DOCUMENT EXCERPT –

__________

When I started reading and studying YA novels, I found myself understanding the opposite sex a little bit more and being able to understand how women and young girls see the world. It’s been an amazing education. But I’m not here to say that I now understand everything about women because that would be a total lie. However, I wish I had the knowledge I have now when I was a younger man because it would have helped me understand that girls were not this strange creatures with alien-type brains…but they were more like me than I could ever imagine.

My post for this wonderful event is a fictitious media article written about one of my kick-ass girls of YA Samantha Sutton, a girl race car driver with big dreams and the talent to make them happen. I hope you enjoy it.


 Excerpt from the magazine article A Girl and Her Race Car by Emma Hobbs, Berlin
fashion editor, Smashing Magazine.

The Berlin traffic snakes along the Strattenstrasse, past a small café named the Tiny Goose. The early afternoon sun casts a shadow across my wood table, courtesy of the large awning in front of the café itself. A gentle breeze plays with the leafs of the flowers that add color to my table as a place setting.

__________

ENTRIES –

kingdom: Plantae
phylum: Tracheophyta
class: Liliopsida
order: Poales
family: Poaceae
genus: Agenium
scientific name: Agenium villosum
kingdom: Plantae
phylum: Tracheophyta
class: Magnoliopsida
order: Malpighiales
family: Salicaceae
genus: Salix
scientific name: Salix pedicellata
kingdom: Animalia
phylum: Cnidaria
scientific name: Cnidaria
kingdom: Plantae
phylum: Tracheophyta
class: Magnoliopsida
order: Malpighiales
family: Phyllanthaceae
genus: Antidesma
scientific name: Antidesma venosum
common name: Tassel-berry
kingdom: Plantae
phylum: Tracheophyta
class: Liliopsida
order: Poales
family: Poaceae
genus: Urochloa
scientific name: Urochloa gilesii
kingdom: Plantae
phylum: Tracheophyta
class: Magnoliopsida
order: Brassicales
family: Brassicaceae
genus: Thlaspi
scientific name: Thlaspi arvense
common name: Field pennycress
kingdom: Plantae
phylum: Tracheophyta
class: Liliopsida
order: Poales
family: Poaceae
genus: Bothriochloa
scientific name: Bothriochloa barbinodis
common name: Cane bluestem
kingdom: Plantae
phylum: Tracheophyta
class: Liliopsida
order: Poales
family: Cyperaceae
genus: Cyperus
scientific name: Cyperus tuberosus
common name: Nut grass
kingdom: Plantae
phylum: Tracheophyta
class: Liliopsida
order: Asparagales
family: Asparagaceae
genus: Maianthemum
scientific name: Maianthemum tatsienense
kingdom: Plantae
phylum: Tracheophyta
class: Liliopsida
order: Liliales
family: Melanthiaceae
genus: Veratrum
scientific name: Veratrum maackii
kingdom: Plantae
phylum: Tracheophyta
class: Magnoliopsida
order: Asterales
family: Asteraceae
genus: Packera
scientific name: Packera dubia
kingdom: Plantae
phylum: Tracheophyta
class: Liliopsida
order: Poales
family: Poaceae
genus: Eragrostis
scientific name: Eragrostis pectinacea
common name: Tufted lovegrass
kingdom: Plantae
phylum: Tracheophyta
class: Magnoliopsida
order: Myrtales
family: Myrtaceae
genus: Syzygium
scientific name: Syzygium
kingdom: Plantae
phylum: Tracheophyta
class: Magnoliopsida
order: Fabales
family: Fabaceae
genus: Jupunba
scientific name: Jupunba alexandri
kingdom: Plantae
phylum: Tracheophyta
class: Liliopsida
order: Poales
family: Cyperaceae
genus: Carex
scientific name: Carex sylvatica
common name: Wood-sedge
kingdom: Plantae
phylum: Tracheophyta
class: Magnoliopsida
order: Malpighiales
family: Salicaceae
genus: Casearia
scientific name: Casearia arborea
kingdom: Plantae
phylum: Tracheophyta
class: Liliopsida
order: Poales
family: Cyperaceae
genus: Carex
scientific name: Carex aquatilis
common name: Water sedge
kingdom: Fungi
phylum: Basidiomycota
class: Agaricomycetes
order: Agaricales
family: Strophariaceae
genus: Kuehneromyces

__________

WORK TO COMPLETE –
• 1. List every place named in the post about YA novels.
• 2. In the post about YA novels, why does the writer wish he had his current knowledge as a younger man?

EXPECTED RESULTS –
• 1. Berlin, the Strattenstrasse, the Tiny Goose

• 2. He says it would have helped him understand that girls were not strange creatures with alien-type brains. He would have seen that they were more like him than he could ever imagine.